Purdue professor makes hydrogen by mixing water, gallium and aluminum, eliminating the need to store hydrogen.

Michael Kanellos Staff Writer, CNET News.com
Michael Kanellos is editor at large at CNET News.com, where he covers hardware, research and development, start-ups and the tech industry overseas.
Michael Kanellos
3 min read
Although many people are skeptical about hydrogen becoming a source of fuel, it certainly isn't slowing down research into making the stuff.

Purdue University professor Jerry Woodall has discovered a way to make hydrogen out of a reaction of water and an alloy of aluminum and gallium. The production technique eliminates the need to store hydrogen, he said. Mixing water and pellets made up of the alloy in a tank can produce fuel for a small engine, or conceivably a car.

The process, along with other recent hydrogen developments, could work to dispel some of the criticism of hydrogen as a fuel source in the coming decades. Although it's the most abundant element in the universe, producing hydrogen for commercial applications is expensive and generates greenhouse gases. Prototype hydrogen-fuel-cell cars also run close to a million dollars. Proponents, including some researchers at national labs, believe that if cheap, nonpolluting production methods can be achieved, hydrogen power might make its way into some types of motors.

Aluminum has a strong urge to react with oxygen, which is why aluminum is an accelerant in rocket fuel. The aluminum thus extracts the oxygen from water and frees up hydrogen from the water molecule.

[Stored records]
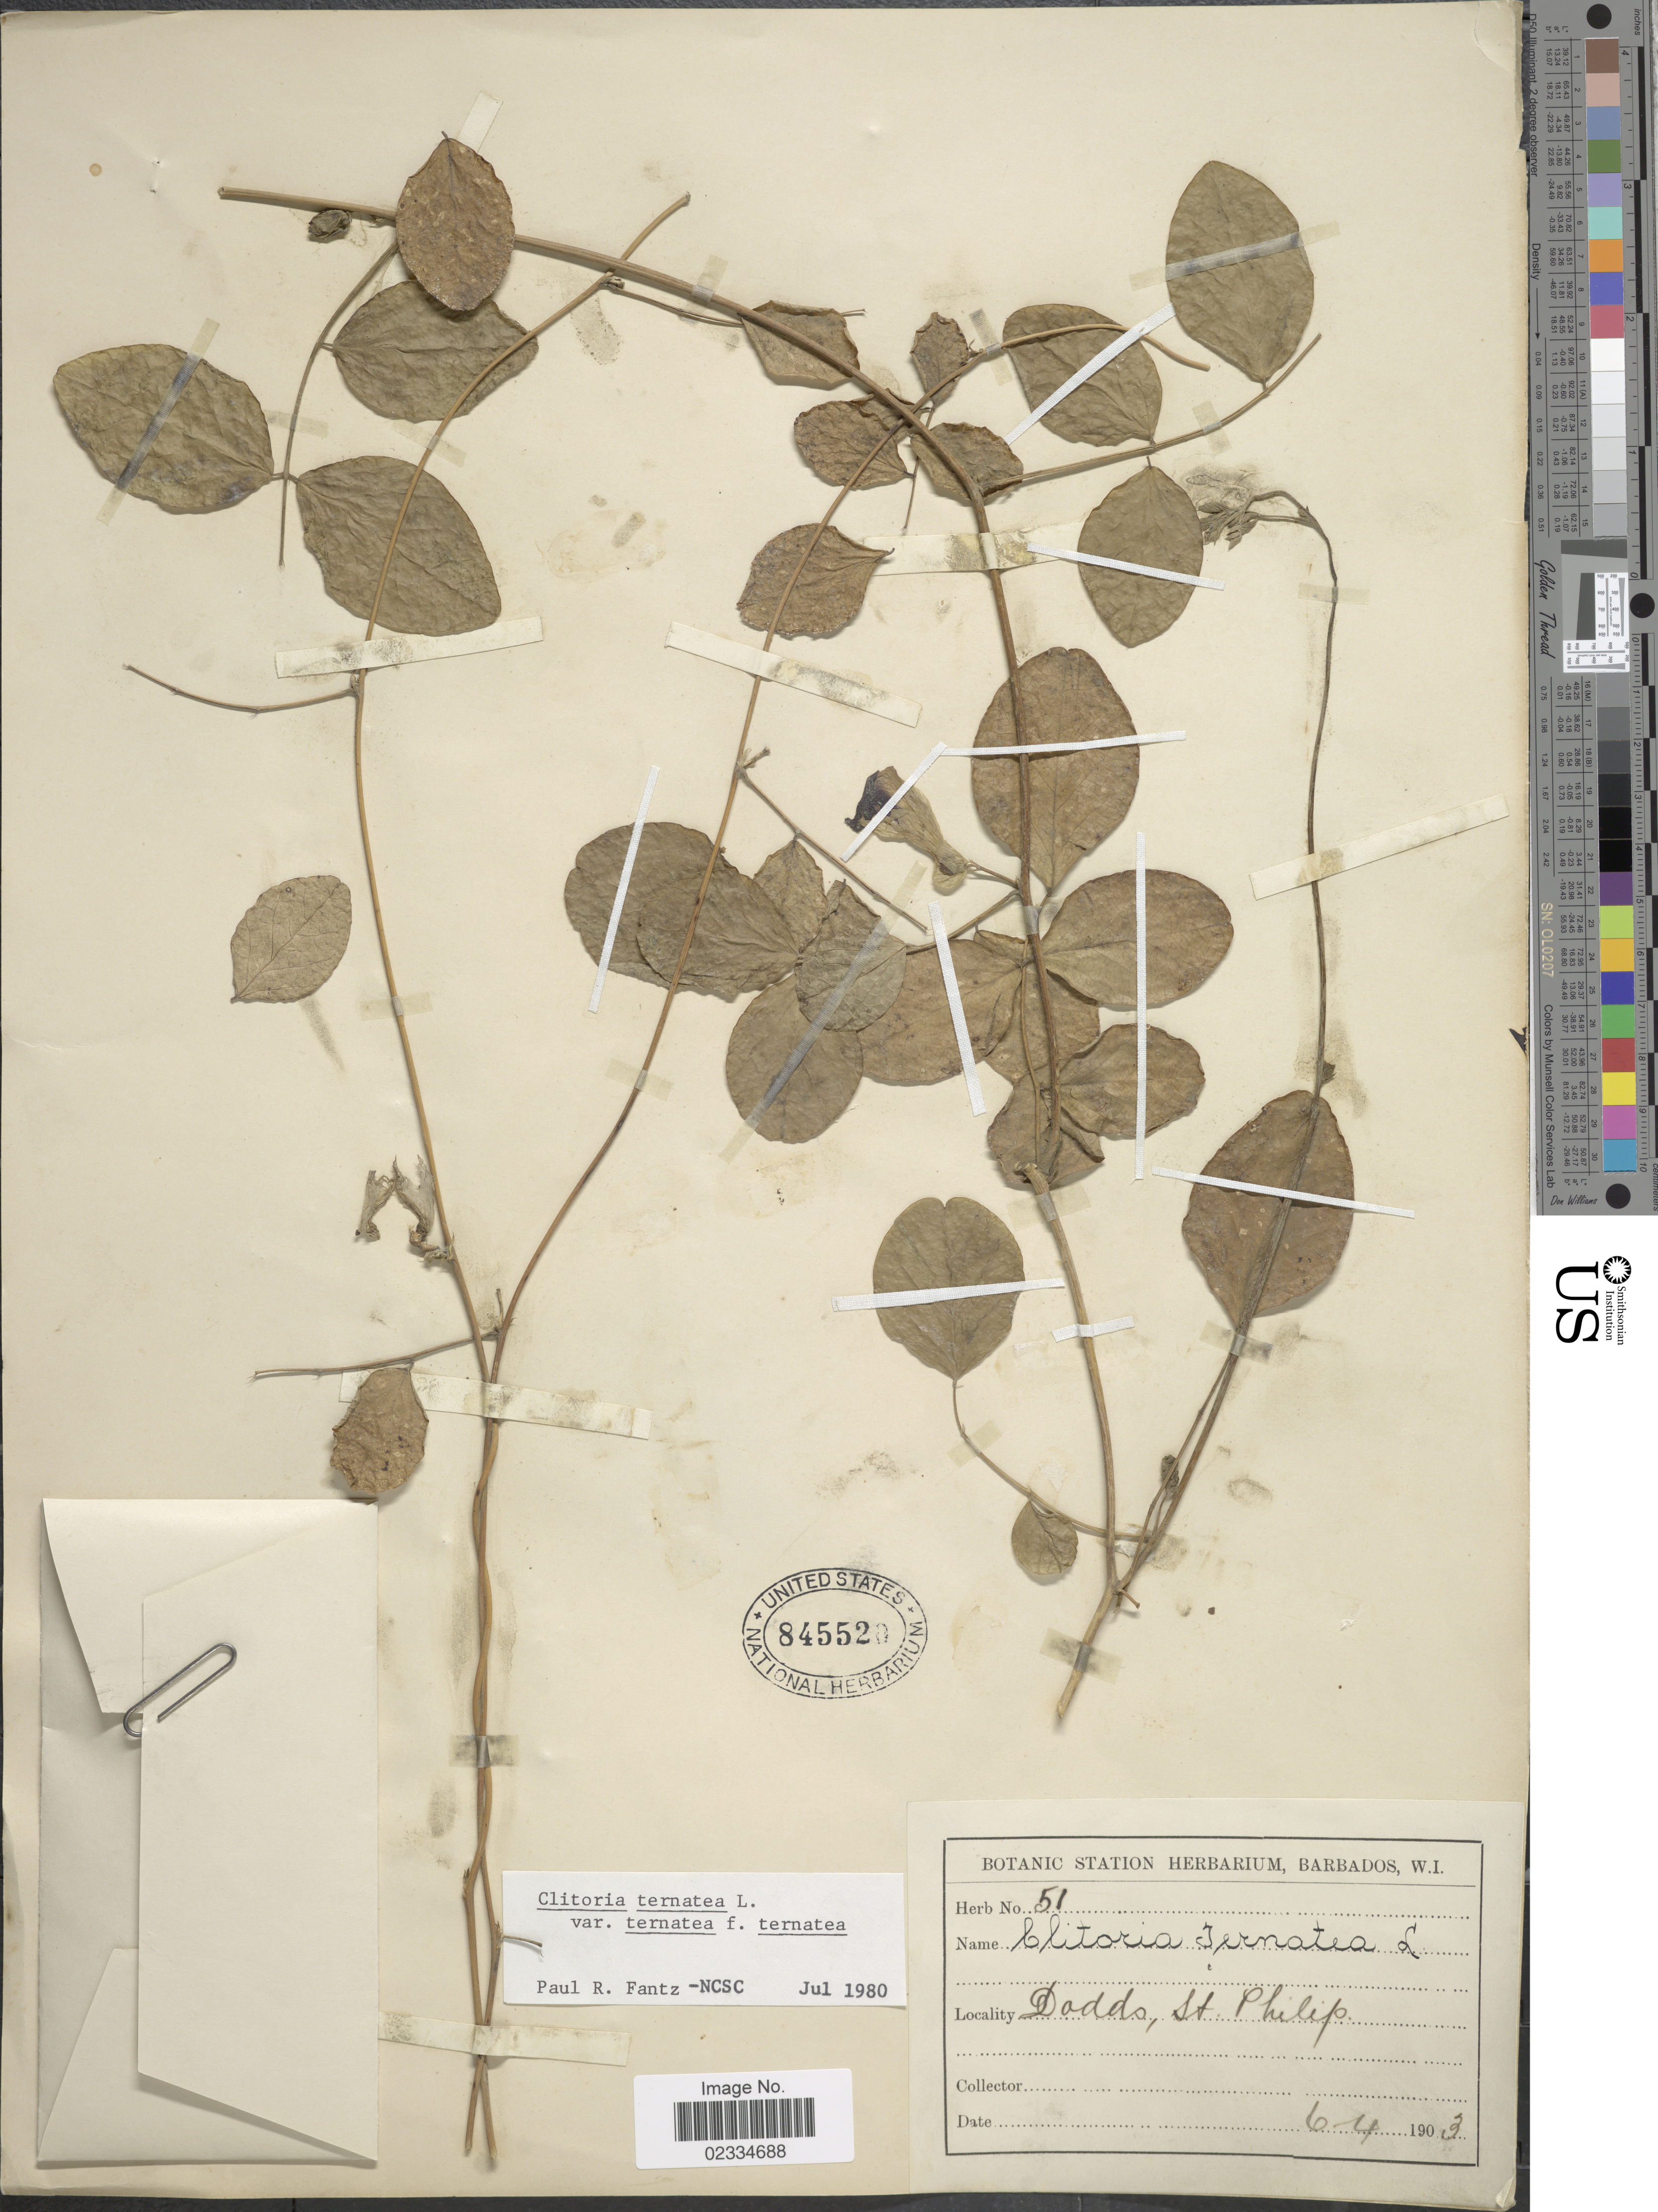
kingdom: Plantae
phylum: Tracheophyta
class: Magnoliopsida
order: Fabales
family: Fabaceae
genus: Clitoria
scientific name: Clitoria ternatea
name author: L.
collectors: ex herb. Bot. Sta. Barbados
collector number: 51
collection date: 1903-04-06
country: Barbados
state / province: Saint Philip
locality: Dodds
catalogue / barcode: US 845520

◆ Directions
Copy the hydrogen article word for word from "The process, along" to "the water molecule.". The material is not required for anything here.

◆ Answer for this exercise
The process, along with other recent hydrogen developments, could work to dispel some of the criticism of hydrogen as a fuel source in the coming decades. Although it's the most abundant element in the universe, producing hydrogen for commercial applications is expensive and generates greenhouse gases. Prototype hydrogen-fuel-cell cars also run close to a million dollars. Proponents, including some researchers at national labs, believe that if cheap, nonpolluting production methods can be achieved, hydrogen power might make its way into some types of motors.

Aluminum has a strong urge to react with oxygen, which is why aluminum is an accelerant in rocket fuel. The aluminum thus extracts the oxygen from water and frees up hydrogen from the water molecule.